Serum levels of murine sPLA₂ and IL-6, and human TNF-α. Tg197 mice received either vehicle (0.5% dimethyl sulfoxide in phosphate-buffered saline), peptides (P-NT.II or PIP-18), or comparator drugs (antiflammin-2, methotrexate, celecoxib and infliximab) at age three weeks (disease onset), and blood samples collected by cardiac puncture at termination (age eight weeks). Murine (m) serum secretory phospholipase A₂ (sPLA₂) levels were measured with an Escherichia coli membrane assay. Analysis of murine TNF-α and IL-6 was done by ELISA. Values are the mean ± standard error of the mean of each group; *P < 0.05; **P < 0.01 vs untreated or vehicle treated Tg197 mice.

Figure 9

Possible mechanism of PIP-18 suppression on IL-stimulated expression of sPLA₂ and MMPs.

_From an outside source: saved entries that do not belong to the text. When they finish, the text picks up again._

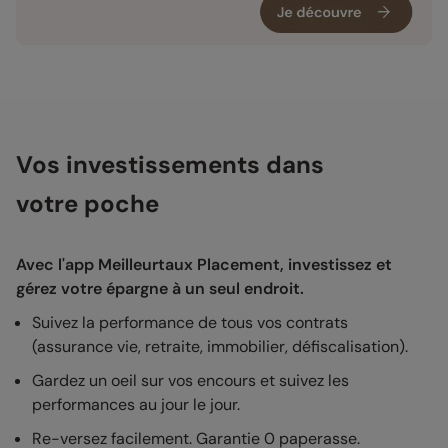
Vos investissements dans
votre poche
Avec l'app Meilleurtaux Placement, investissez et
gérez votre épargne à un seul endroit.
Suivez la performance de tous vos contrats
(assurance vie, retraite, immobilier, défiscalisation).
Gardez un oeil sur vos encours et suivez les
performances au jour le jour.
Re-versez facilement. Garantie 0 paperasse.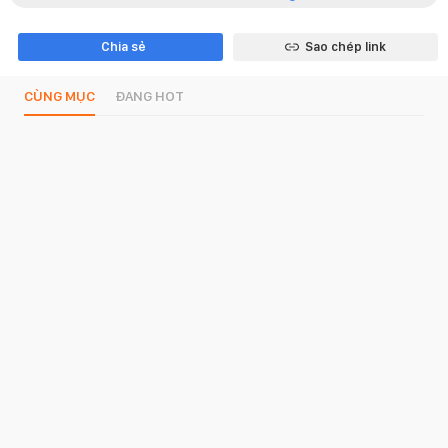
Chia sẻ
Sao chép link
CÙNG MỤC
ĐANG HOT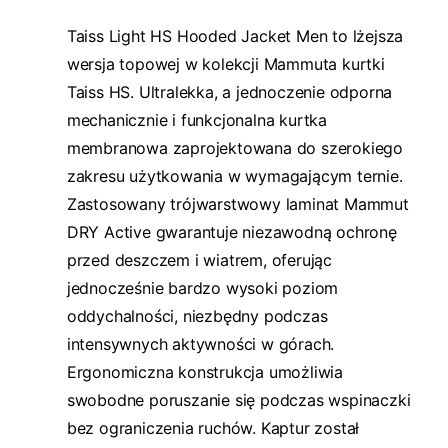
Taiss Light HS Hooded Jacket Men to lżejsza
wersja topowej w kolekcji Mammuta kurtki
Taiss HS. Ultralekka, a jednoczenie odporna
mechanicznie i funkcjonalna kurtka
membranowa zaprojektowana do szerokiego
zakresu użytkowania w wymagającym ternie.
Zastosowany trójwarstwowy laminat Mammut
DRY Active gwarantuje niezawodną ochronę
przed deszczem i wiatrem, oferując
jednocześnie bardzo wysoki poziom
oddychalności, niezbędny podczas
intensywnych aktywności w górach.
Ergonomiczna konstrukcja umożliwia
swobodne poruszanie się podczas wspinaczki
bez ograniczenia ruchów. Kaptur został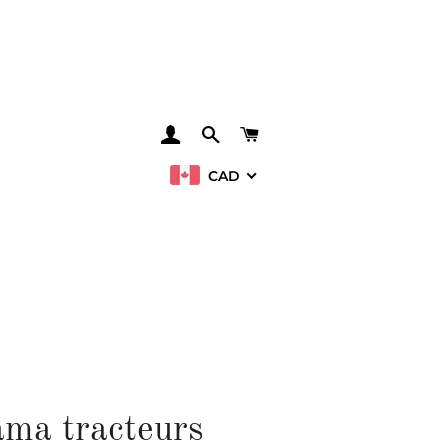
SE CONNECTER
RECHERCHER
PANIER
CAD
ama tracteurs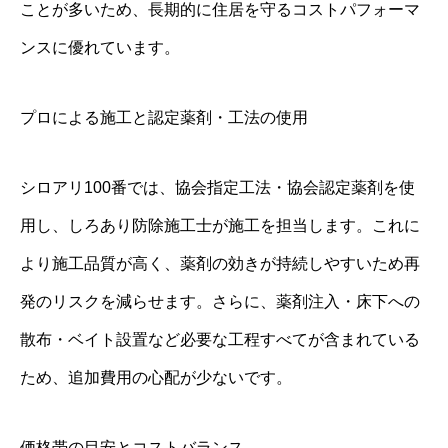
ことが多いため、長期的に住居を守るコストパフォーマ
ンスに優れています。
プロによる施工と認定薬剤・工法の使用
シロアリ100番では、協会指定工法・協会認定薬剤を使
用し、しろあり防除施工士が施工を担当します。これに
より施工品質が高く、薬剤の効きが持続しやすいため再
発のリスクを減らせます。さらに、薬剤注入・床下への
散布・ベイト設置など必要な工程すべてが含まれている
ため、追加費用の心配が少ないです。
価格帯の目安とコストバランス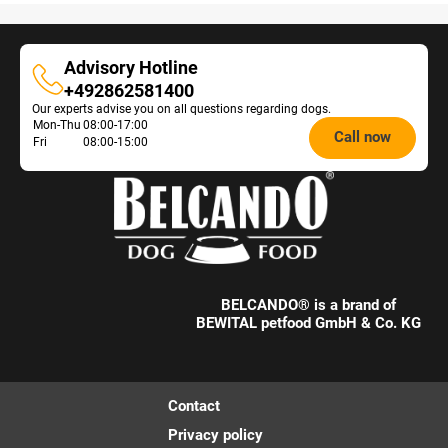
Advisory Hotline
Advisory
+492862581400
Our experts advise you on all questions regarding dogs.
Hotline
Opening
Mon-Thu
08:00-17:00
Call now
Fri
08:00-15:00
hours
Feeding
Advice:
BELCANDO® is a brand of
BEWITAL petfood GmbH & Co. KG
Contact
Privacy policy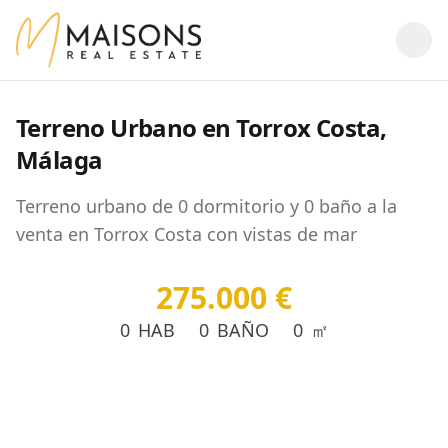
Terreno Urbano en Torrox Costa,
Málaga
Terreno urbano de 0 dormitorio y 0 baño a la
venta en Torrox Costa con vistas de mar
275.000 €
0
HAB
0
BAÑO
0
㎡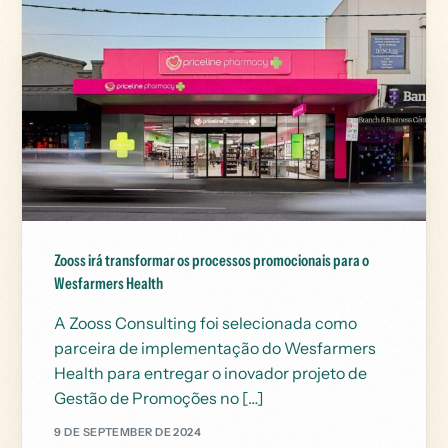
Zooss irá transformar os processos promocionais para o
Wesfarmers Health
A Zooss Consulting foi selecionada como
parceira de implementação do Wesfarmers
Health para entregar o inovador projeto de
Gestão de Promoções no […]
9 DE SEPTEMBER DE 2024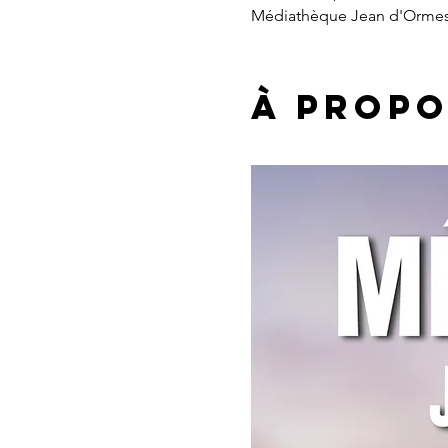
Médiathèque Jean d'Ormess
À propo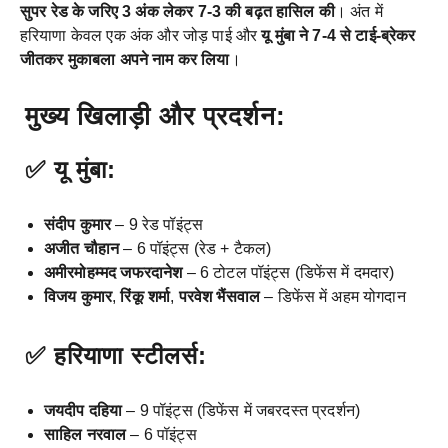
सुपर रेड के जरिए 3 अंक लेकर 7-3 की बढ़त हासिल की
। अंत में
हरियाणा केवल एक अंक और जोड़ पाई और
यू मुंबा ने 7-4 से टाई-ब्रेकर
जीतकर मुकाबला अपने नाम कर लिया
।
मुख्य खिलाड़ी और प्रदर्शन:
✅
यू मुंबा:
संदीप कुमार
– 9 रेड पॉइंट्स
अजीत चौहान
– 6 पॉइंट्स (रेड + टैकल)
अमीरमोहम्मद जफरदानेश
– 6 टोटल पॉइंट्स (डिफेंस में दमदार)
विजय कुमार
,
रिंकू शर्मा
,
परवेश भैंसवाल
– डिफेंस में अहम योगदान
✅
हरियाणा स्टीलर्स:
जयदीप दहिया
– 9 पॉइंट्स (डिफेंस में जबरदस्त प्रदर्शन)
साहिल नरवाल
– 6 पॉइंट्स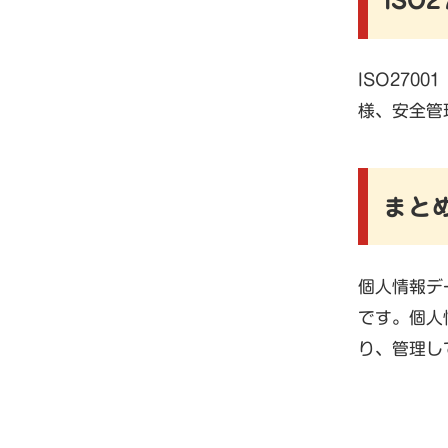
ISO270
様、安全管
まと
個人情報デ
です。個人
り、管理し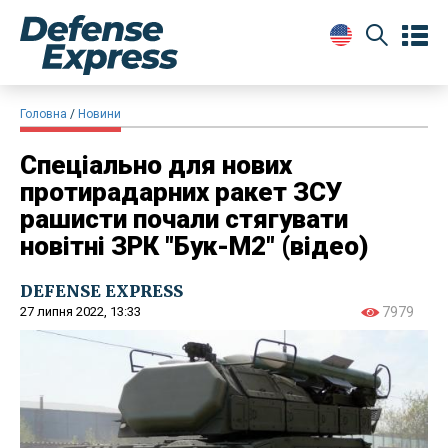
Головна
Новини
Спеціально для нових
протирадарних ракет ЗСУ
рашисти почали стягувати
новітні ЗРК "Бук-М2" (відео)
DEFENSE EXPRESS
27 липня 2022, 13:33
7979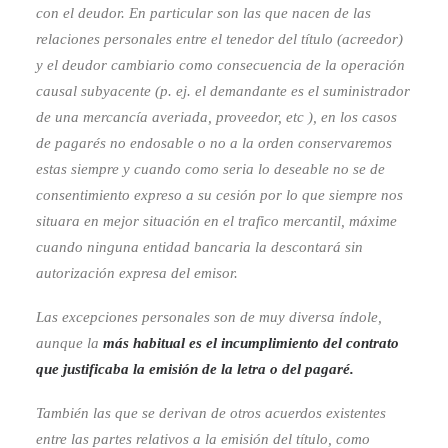
con el deudor. En particular son las que nacen de las
relaciones personales entre el tenedor del título (acreedor)
y el deudor cambiario como consecuencia de la operación
causal subyacente (p. ej. el demandante es el suministrador
de una mercancía averiada, proveedor, etc ), en los casos
de pagarés no endosable o no a la orden conservaremos
estas siempre y cuando como seria lo deseable no se de
consentimiento expreso a su cesión por lo que siempre nos
situara en mejor situación en el trafico mercantil, máxime
cuando ninguna entidad bancaria la descontará sin
autorización expresa del emisor.
Las excepciones personales son de muy diversa índole,
aunque la
más habitual es el incumplimiento del contrato
que justificaba la emisión de la letra o del pagaré.
También las que se derivan de otros acuerdos existentes
entre las partes relativos a la emisión del título, como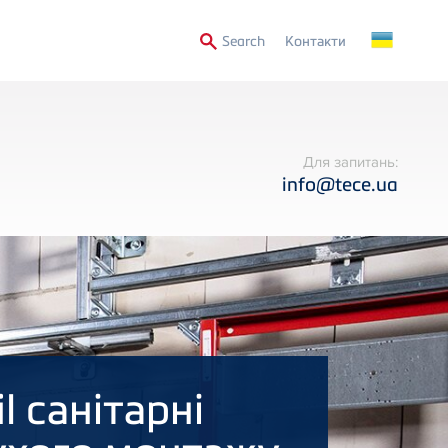
Secondary
Search
Контакти
Menu
Для запитань:
info@tece.ua
il санітарні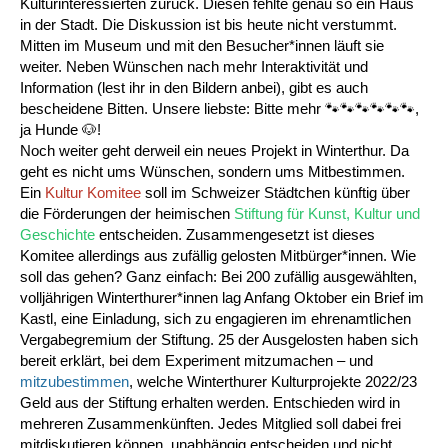
Kulturinteressierten zurück. Diesen fehlte genau so ein Haus
in der Stadt. Die Diskussion ist bis heute nicht verstummt.
Mitten im Museum und mit den Besucher*innen läuft sie
weiter. Neben Wünschen nach mehr Interaktivität und
Information (lest ihr in den Bildern anbei), gibt es auch
bescheidene Bitten. Unsere liebste: Bitte mehr
🐾
🐾
🐾
🐾
🐾
🐾,
ja
Hunde
🐶!
Noch weiter geht derweil ein neues Projekt in Winterthur. Da
geht es nicht ums Wünschen, sondern ums Mitbestimmen.
Ein
Kultur Komitee
soll im Schweizer Städtchen künftig über
die Förderungen der heimischen
Stiftung für Kunst, Kultur und
Geschichte
entscheiden. Zusammengesetzt ist dieses
Komitee allerdings aus zufällig gelosten Mitbürger*innen. Wie
soll das gehen? Ganz einfach: Bei 200 zufällig ausgewählten,
volljährigen Winterthurer*innen lag Anfang Oktober ein Brief im
Kastl, eine Einladung, sich zu engagieren im ehrenamtlichen
Vergabegremium der Stiftung. 25 der Ausgelosten haben sich
bereit erklärt, bei dem Experiment mitzumachen – und
mitzubestimmen
, welche Winterthurer Kulturprojekte 2022/23
Geld aus der Stiftung erhalten werden. Entschieden wird in
mehreren Zusammenkünften. Jedes Mitglied soll dabei frei
mitdiskutieren können, unabhängig entscheiden und nicht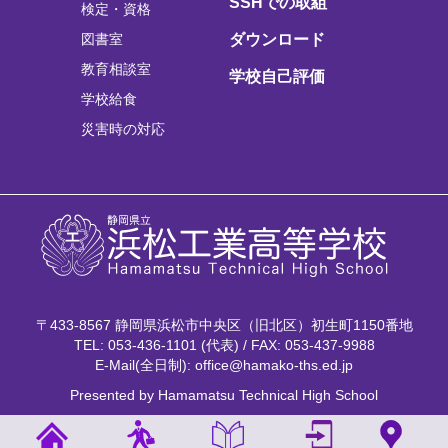
SSHでの取組
検定・資格
図書室
ダウンロード
教育相談室
学校自己評価
学校給食
災害時の対応
〒433-8567 静岡県浜松市中央区（旧北区）初生町1150番地
TEL: 053-436-1101 (代表) / FAX: 053-437-9988
E-Mail(全日制): office@hamako-ths.ed.jp
Presented by Hamamatsu Technical High School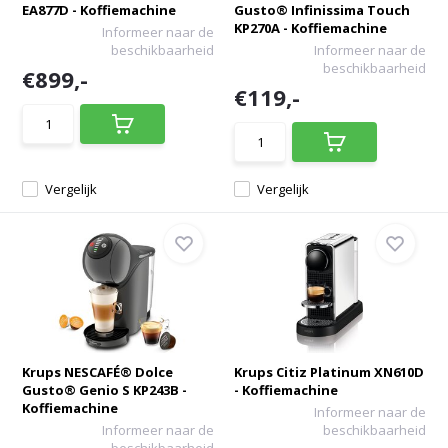
EA877D - Koffiemachine
Gusto® Infinissima Touch
KP270A - Koffiemachine
Informeer naar de
beschikbaarheid
Informeer naar de
beschikbaarheid
€899,-
€119,-
Vergelijk
Vergelijk
Krups NESCAFÉ® Dolce
Krups Citiz Platinum XN610D
Gusto® Genio S KP243B -
- Koffiemachine
Koffiemachine
Informeer naar de
Informeer naar de
beschikbaarheid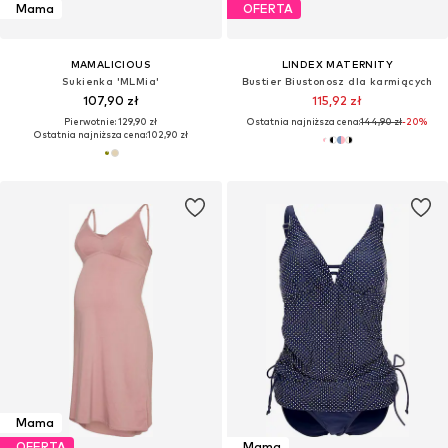
Mama
OFERTA
MAMALICIOUS
LINDEX MATERNITY
Sukienka 'MLMia'
Bustier Biustonosz dla karmiących
107,90 zł
115,92 zł
Pierwotnie: 129,90 zł
Ostatnia najniższa cena:
144,90 zł
-20%
Ostatnia najniższa cena:
102,90 zł
Mama
OFERTA
Mama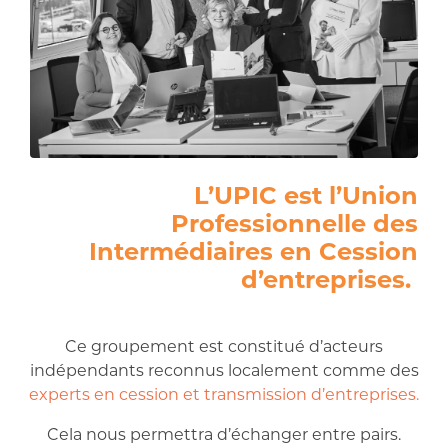
L’
UPIC
est l’Union
Professionnelle des
Intermédiaires en Cession
d’entreprises.
Ce groupement est constitué d’acteurs
indépendants reconnus localement comme des
experts en cession et transmission d’entreprises.
Cela nous permettra d’échanger entre pairs.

IL-1β and/or TNF initiate the expression of secretory phospholipase A₂ (sPLA₂)-IIA and matrix metalloproteinases (MMP) through activation of mitogen-activated protein kinase (MAPK) cascade. (1) phospholipase inhibitor from python (PIP)-18 blocks p38 MAPK phosphorylation and reduces activation of transcription factors (activator protein-1 (AP-1), activating transcription factor 2 (ATF-2)), which regulate the transcription of sPLA₂-IIA, MMPs (MMP-1, MMP-2, MMP-3, MMP-9) and proinflammatory cytokines (IL-6, TNF, IL-1). This results in downregulation of these genes and decreased protein secretions. (2) Inhibition of sPLA₂ enzymatic activity by PIP-18 contributes to reduced generation of arachidonic acid for prostaglandin production. MAPKKK = MAPK kinase kinase; MAPKK = MAPK kinase; PGE2 = prostaglandin E2; sPLA₂-IIA = secretory phospholipase A₂-Group IIA; solid arrows, known pathways; ┤, inhibition (NF-κB pathway is not shown here).